PROMPT: Revise the Champlain Bridge passage starting at "The new span" and ending at "in the world.", replacing "multi-use lane" with "shared-use path".

DOCUMENT PASSAGE:
__________

The Samuel-De Champlain Bridge, colloquially known as the Champlain Bridge, is a cable-stayed bridge designed by architect Poul Ove Jensen and built to replace the original Champlain Bridge over the Saint Lawrence River in Quebec, between Nuns' Island in the borough of Verdun in Montreal and the suburban city of Brossard on the South Shore. A second, connected bridge links Nuns' Island to the main Island of Montreal. It is the second busiest bridge in Canada, behind only the Port Mann Bridge in Vancouver, carrying approximately 137,000 vehicles/day annually.

The new span is located just north of the location of the original Champlain Bridge, demolition of which began as soon as the new bridge was completed. The new bridge carries eight lanes of automobile traffic of the A-10, A-15, and A-20, with one lane in each direction dedicated for buses. It also includes a multi-use lane for cyclists and pedestrians. The central portion of the bridge deck carries the South Shore branch of the Réseau express métropolitain (REM) automated light metro system. At 60 m wide, the new Bridge is the widest cable-stayed bridge in the world that uses two planes of cables and one of the widest bridges of any type in the world.

It is one of the largest infrastructure projects ever built in North America and with an estimated 59 million vehicles a year, one of the busiest crossings on the continent. It is built to last 125 years with the usage of stainless steel and high-performance concrete, and replaces the previous 57-year-old bridge, which had become functionally obsolete, as well as its structure having been degraded by the repeated application of de-icing salt.

==Specifications==
The Champlain bridge is a 3.48 km crossing. It includes an asymmetric cable-stayed bridge with a 240 m main span, a 168 m concrete tower, and stay cables in a harp arrangement. The asymmetrical back span is 124 m. The 2044 m west approach structure has 26 spans that are typically 80.4 m. The east approach is 780 m long and includes a 109 m span over Route 132.

__________

[Stored items from a collection]
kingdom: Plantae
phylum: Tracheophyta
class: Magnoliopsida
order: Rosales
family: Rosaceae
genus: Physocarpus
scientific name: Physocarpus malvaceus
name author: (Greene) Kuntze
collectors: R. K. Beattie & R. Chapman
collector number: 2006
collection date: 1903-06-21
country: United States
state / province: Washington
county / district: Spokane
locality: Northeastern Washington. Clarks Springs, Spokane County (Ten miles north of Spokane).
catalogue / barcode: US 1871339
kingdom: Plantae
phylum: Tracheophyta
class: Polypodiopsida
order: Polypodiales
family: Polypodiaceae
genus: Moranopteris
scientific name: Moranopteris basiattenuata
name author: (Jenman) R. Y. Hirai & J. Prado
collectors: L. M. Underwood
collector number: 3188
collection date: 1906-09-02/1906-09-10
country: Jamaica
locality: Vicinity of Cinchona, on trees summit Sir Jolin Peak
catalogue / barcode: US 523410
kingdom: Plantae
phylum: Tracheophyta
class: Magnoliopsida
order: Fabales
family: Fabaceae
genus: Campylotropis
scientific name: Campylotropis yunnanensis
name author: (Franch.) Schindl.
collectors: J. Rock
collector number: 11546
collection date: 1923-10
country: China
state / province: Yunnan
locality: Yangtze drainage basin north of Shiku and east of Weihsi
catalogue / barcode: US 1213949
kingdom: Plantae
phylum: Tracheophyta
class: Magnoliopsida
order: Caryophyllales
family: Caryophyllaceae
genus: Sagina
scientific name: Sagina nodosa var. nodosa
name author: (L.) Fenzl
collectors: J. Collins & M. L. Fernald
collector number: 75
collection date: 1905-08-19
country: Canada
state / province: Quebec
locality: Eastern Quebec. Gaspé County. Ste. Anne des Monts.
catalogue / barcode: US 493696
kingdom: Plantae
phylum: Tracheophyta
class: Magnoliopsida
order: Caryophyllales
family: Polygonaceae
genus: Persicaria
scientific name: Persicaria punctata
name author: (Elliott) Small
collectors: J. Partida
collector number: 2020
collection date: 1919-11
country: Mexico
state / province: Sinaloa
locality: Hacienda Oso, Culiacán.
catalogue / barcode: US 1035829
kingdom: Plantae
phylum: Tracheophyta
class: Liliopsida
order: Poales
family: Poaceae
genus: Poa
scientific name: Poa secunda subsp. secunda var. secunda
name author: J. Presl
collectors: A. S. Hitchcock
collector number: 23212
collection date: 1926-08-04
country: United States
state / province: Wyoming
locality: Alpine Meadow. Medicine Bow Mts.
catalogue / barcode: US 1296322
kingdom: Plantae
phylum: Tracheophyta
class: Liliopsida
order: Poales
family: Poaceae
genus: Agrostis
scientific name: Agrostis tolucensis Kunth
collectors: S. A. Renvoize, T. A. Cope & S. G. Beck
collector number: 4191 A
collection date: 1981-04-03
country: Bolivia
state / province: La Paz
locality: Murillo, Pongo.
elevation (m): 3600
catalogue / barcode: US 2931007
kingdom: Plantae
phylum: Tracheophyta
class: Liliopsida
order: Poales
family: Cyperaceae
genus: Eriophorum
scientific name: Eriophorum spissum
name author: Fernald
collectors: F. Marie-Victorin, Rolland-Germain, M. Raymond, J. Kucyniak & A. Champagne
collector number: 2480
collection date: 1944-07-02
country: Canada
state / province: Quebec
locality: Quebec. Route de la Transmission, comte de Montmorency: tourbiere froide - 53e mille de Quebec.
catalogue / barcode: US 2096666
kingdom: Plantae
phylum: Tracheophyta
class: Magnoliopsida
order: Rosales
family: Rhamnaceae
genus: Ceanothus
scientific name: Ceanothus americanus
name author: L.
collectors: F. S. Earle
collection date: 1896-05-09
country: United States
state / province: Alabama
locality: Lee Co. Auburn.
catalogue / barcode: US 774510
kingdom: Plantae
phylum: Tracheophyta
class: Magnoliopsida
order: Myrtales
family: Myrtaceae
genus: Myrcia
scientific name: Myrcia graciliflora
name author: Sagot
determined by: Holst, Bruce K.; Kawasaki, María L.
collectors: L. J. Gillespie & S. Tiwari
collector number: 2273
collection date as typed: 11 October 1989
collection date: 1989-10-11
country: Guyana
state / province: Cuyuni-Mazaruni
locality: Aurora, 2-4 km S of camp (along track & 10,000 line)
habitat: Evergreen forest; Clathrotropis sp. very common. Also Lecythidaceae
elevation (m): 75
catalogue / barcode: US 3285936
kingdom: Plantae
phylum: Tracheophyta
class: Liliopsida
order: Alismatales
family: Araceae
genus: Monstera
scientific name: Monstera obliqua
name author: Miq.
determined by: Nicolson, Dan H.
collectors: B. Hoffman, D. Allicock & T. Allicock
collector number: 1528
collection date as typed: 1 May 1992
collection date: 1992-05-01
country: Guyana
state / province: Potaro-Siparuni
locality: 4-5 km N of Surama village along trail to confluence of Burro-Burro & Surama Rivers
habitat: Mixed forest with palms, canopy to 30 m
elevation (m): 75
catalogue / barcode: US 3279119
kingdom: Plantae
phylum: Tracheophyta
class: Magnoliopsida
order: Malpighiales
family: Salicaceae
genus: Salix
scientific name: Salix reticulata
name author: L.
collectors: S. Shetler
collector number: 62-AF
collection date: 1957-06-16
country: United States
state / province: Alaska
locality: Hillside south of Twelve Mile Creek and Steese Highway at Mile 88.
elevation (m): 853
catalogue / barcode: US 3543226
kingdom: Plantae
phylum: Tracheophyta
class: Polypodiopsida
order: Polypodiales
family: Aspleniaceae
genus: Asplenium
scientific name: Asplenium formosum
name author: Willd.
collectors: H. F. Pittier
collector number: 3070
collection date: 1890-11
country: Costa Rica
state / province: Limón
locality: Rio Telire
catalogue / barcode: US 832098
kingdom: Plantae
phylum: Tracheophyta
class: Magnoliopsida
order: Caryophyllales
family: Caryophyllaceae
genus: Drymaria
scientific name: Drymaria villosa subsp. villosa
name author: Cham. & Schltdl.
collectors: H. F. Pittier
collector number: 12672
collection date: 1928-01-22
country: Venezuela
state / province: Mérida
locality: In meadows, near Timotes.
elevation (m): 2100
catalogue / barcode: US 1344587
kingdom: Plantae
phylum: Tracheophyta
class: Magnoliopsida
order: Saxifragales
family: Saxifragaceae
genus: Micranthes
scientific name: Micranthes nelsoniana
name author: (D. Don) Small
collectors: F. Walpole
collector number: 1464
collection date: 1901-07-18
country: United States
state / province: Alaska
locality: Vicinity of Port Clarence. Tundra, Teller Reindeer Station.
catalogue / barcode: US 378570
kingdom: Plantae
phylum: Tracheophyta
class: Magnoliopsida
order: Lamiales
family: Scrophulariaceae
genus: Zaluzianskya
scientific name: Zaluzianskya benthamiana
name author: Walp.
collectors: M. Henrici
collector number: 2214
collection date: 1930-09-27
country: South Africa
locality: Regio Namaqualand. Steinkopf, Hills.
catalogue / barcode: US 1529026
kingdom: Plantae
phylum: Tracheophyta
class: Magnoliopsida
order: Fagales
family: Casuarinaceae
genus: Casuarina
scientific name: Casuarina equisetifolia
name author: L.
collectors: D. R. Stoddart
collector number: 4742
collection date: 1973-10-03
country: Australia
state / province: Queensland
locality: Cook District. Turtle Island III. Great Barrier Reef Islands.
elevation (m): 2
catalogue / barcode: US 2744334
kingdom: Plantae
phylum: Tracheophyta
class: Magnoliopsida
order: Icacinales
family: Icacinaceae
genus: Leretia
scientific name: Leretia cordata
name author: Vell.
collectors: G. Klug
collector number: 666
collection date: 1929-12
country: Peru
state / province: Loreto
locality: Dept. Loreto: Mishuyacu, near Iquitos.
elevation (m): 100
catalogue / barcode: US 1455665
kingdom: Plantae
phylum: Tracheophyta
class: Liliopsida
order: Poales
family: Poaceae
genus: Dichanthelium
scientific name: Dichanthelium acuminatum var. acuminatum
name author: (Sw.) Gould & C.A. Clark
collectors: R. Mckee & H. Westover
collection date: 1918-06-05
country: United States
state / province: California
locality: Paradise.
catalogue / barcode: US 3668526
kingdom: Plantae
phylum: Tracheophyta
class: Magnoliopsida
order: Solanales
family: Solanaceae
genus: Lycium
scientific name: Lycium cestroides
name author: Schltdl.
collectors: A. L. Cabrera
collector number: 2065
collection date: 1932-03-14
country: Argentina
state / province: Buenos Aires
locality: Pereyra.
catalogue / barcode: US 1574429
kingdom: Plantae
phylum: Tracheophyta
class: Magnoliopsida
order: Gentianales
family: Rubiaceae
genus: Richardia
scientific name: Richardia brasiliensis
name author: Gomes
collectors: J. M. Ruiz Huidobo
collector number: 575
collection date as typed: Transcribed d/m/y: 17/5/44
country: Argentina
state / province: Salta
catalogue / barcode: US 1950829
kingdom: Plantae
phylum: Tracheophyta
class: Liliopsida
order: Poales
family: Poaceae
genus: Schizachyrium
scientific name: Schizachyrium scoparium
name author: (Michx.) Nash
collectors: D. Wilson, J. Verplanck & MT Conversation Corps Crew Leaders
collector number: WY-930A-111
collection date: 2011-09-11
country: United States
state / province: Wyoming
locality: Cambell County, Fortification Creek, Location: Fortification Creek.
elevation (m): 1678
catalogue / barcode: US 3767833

__________

FINISHED TASK:
The new span is located just north of the location of the original Champlain Bridge, demolition of which began as soon as the new bridge was completed. The new bridge carries eight lanes of automobile traffic of the A-10, A-15, and A-20, with one lane in each direction dedicated for buses. It also includes a shared-use path for cyclists and pedestrians. The central portion of the bridge deck carries the South Shore branch of the Réseau express métropolitain (REM) automated light metro system. At 60 m wide, the new Bridge is the widest cable-stayed bridge in the world that uses two planes of cables and one of the widest bridges of any type in the world.